··· Extracted material

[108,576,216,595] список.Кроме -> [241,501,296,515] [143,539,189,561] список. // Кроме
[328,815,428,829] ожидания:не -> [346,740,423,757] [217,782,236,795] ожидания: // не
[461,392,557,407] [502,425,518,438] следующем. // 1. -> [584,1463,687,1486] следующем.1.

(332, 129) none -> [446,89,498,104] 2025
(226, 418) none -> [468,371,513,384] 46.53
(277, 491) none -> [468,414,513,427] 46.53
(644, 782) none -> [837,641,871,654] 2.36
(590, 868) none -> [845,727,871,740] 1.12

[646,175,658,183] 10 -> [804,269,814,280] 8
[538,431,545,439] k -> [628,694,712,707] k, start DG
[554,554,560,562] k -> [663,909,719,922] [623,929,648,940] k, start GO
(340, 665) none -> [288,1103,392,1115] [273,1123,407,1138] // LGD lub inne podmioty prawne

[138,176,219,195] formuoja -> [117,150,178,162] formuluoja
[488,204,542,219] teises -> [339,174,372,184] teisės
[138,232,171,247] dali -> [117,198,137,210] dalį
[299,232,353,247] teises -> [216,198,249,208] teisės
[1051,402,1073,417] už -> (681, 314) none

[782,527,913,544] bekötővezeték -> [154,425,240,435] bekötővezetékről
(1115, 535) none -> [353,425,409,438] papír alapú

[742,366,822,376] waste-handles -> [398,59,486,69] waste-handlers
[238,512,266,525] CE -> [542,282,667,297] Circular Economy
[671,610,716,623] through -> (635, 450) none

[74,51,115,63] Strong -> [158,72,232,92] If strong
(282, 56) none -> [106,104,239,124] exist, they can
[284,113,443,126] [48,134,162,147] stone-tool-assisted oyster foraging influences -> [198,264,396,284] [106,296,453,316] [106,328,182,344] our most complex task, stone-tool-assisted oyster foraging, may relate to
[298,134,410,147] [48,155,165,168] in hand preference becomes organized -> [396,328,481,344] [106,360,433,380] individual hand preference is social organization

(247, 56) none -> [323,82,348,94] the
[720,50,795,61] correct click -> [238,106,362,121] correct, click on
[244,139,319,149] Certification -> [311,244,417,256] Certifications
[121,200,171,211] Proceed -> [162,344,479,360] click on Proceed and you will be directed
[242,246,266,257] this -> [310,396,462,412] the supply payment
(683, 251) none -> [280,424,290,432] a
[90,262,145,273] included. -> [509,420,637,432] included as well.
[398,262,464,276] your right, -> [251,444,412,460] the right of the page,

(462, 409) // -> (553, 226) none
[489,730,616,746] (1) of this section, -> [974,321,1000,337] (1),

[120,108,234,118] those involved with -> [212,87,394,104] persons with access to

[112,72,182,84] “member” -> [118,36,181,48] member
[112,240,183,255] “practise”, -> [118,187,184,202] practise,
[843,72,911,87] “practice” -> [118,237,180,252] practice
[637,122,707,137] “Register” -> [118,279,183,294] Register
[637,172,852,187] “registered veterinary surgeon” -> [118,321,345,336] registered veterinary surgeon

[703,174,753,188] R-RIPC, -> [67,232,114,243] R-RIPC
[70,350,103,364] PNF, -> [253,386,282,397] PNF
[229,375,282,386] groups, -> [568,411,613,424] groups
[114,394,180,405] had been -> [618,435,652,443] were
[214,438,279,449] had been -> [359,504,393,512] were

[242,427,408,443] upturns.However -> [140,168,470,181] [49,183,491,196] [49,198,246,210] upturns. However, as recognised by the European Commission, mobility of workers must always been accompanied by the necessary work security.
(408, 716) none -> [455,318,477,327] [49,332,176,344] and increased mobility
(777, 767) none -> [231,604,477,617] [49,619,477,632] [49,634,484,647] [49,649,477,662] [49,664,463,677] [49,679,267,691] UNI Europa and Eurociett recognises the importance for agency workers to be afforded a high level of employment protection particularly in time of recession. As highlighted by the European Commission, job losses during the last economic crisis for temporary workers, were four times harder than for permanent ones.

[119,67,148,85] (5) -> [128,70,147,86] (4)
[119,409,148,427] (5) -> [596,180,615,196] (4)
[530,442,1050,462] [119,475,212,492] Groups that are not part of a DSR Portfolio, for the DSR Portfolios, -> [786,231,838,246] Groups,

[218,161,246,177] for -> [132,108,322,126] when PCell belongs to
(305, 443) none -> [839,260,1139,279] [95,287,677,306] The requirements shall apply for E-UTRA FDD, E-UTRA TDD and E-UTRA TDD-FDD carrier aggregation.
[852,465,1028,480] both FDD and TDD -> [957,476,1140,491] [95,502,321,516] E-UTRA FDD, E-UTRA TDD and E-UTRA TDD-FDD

······

- Problem details: Reproduce the line containing "[530,442,1050,462] [119,475,212,492] Groups" and every line after it. Stop at the last line of the records, and add nothing.

- Exercise response:
[530,442,1050,462] [119,475,212,492] Groups that are not part of a DSR Portfolio, for the DSR Portfolios, -> [786,231,838,246] Groups,

[218,161,246,177] for -> [132,108,322,126] when PCell belongs to
(305, 443) none -> [839,260,1139,279] [95,287,677,306] The requirements shall apply for E-UTRA FDD, E-UTRA TDD and E-UTRA TDD-FDD carrier aggregation.
[852,465,1028,480] both FDD and TDD -> [957,476,1140,491] [95,502,321,516] E-UTRA FDD, E-UTRA TDD and E-UTRA TDD-FDD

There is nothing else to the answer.